The sole survivor of a fiery Cybertruck crash in Piedmont sued Tesla on Tuesday, claiming that design flaws trapped him in a burning vehicle as a rescuer desperately pounded on the window.

Jordan Miller was riding shotgun in the electric pick-up that jumped a curb while speeding up a hilly road at 3 a.m. on Nov. 27, 2024. Driver Soren Dixon, 19, lost control of the truck and crashed into a tree at Hampton Road and King Avenue. Instantly, the Cybertruck erupted in flames.

Police, regulators and grieving family members have struggled to find accountability for the incident, which left three college students dead, including Dixon. Toxicology reports from the Alameda County Coroner showed he had a blood alcohol level of 0.195 %, nearly 2 ½ times the legal limit, and all three of the deceased had cocaine in their systems. Investigators from the California Highway Patrol consistently pointed to speed and impairment as factors that led to the wreck. 

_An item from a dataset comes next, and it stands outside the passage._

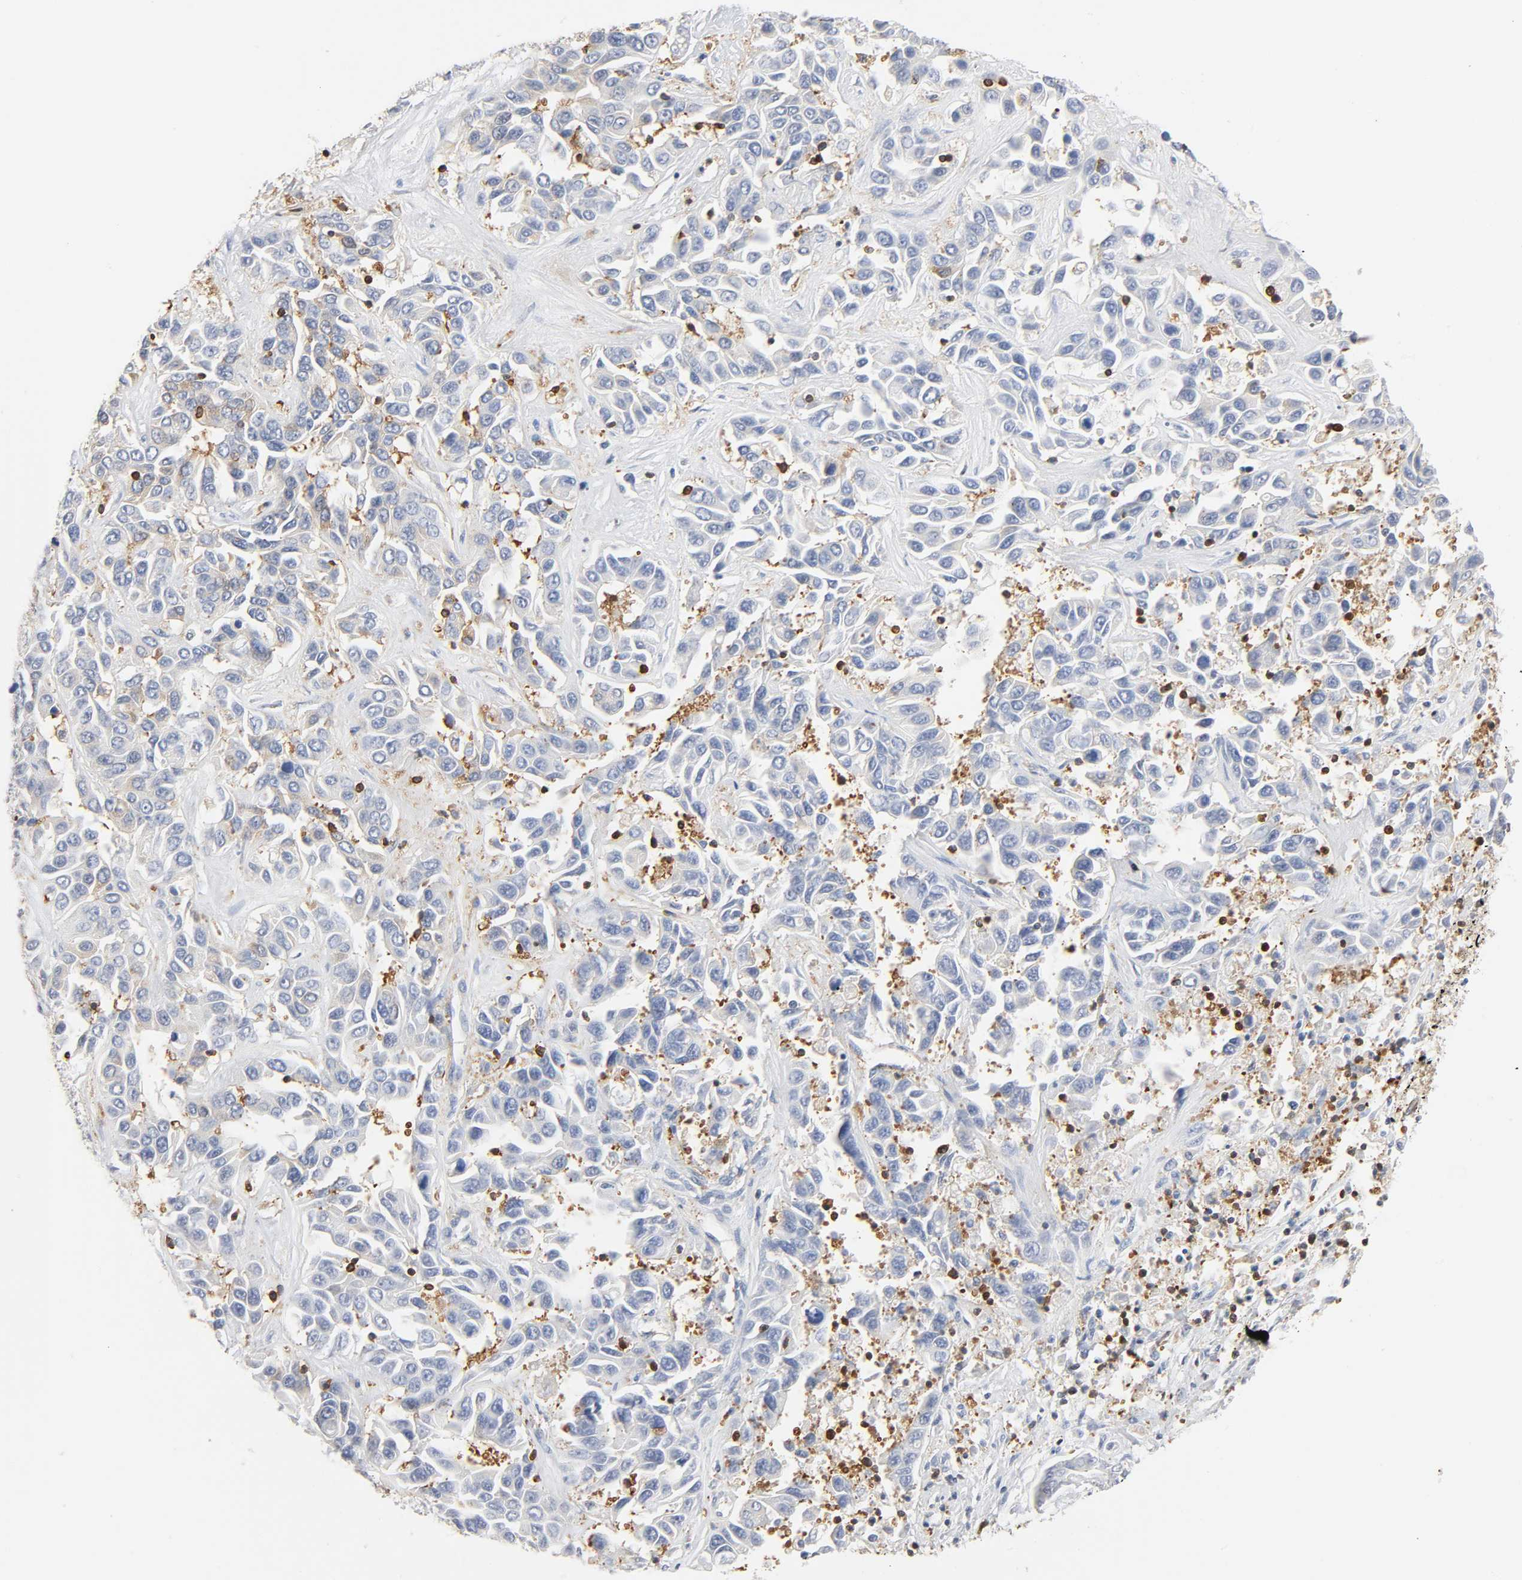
{"staining": {"intensity": "negative", "quantity": "none", "location": "none"}, "tissue": "liver cancer", "cell_type": "Tumor cells", "image_type": "cancer", "snomed": [{"axis": "morphology", "description": "Cholangiocarcinoma"}, {"axis": "topography", "description": "Liver"}], "caption": "Immunohistochemistry (IHC) image of neoplastic tissue: liver cholangiocarcinoma stained with DAB demonstrates no significant protein staining in tumor cells. (DAB IHC visualized using brightfield microscopy, high magnification).", "gene": "BIN1", "patient": {"sex": "female", "age": 52}}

Miller named Dixon’s estate as a co-defendant in the lawsuit, along with the estate of Dixon’s grandfather, Charles Patterson, who, according to the court complaint, was the registered owner of the Cybertruck. The lawsuit alleges that Dixon drove negligently by traveling at dangerous speeds, and that the vehicle’s owner is also liable.

But Tesla’s Cybertruck is the main focus of the suit filed in Alameda County Superior Court, which accuses the company of selling vehicles with a dangerous, defective design while knowing the risk of serious injuries and death. In manufacturing its bulky, space-age pickup, Tesla flouted a basic principle of car safety: that people need a reasonable way to get out in an emergency. Drivers and passengers in Cybertrucks are at the mercy of electronic door handles that “could fail in the very circumstances — collision and fire — when escape is most urgent,” the lawsuit says.

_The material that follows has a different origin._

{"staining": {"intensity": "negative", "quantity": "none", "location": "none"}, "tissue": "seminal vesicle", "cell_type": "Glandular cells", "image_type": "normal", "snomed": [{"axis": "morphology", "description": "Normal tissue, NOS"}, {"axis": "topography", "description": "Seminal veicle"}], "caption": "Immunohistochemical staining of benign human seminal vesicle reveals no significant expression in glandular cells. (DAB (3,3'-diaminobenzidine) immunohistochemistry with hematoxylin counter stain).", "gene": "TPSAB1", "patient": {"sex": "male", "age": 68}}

Representatives of Tesla did not immediately respond to a request for comment.

Attorneys for Miller present a stark picture of what happened when the vehicle suddenly ignited.

According to their account, a friend who was driving behind the four college students approached the Cybertruck’s right-side doors but could not open them because there were no exterior handles. The electronic buttons to operate the doors from the inside were not working, the suit said. Frantically, the friend grabbed a tree branch and struck the Cybertruck’s front window “multiple times” until it broke and the rescuer was able to extricate Miller.

He spent five days on a ventilator in an induced coma, with significant burns to his airways and lungs. Additionally, Miller suffered third degree burns to his legs that required skin grafts and left permanent scars. He lost about a third of his intestines, broke four vertebrae and continues to suffer from “significant catastrophic injuries that he’ll deal with for life,” said his attorney Anthony Label, a partner at the Veen Firm.

“He just sat there in flames with a rescuer pounding on the window, trying to get him out,” Label said, contending that Miller’s injuries would not have been nearly as severe if Tesla had configured the Cybertruck “in a way that people could escape easily.”

Millers’ suit follows separate litigation from the parents of two passengers who died in the crash, Krysta Tsukahara, 19, and Jack Nelson, 20. They sued Tesla last October.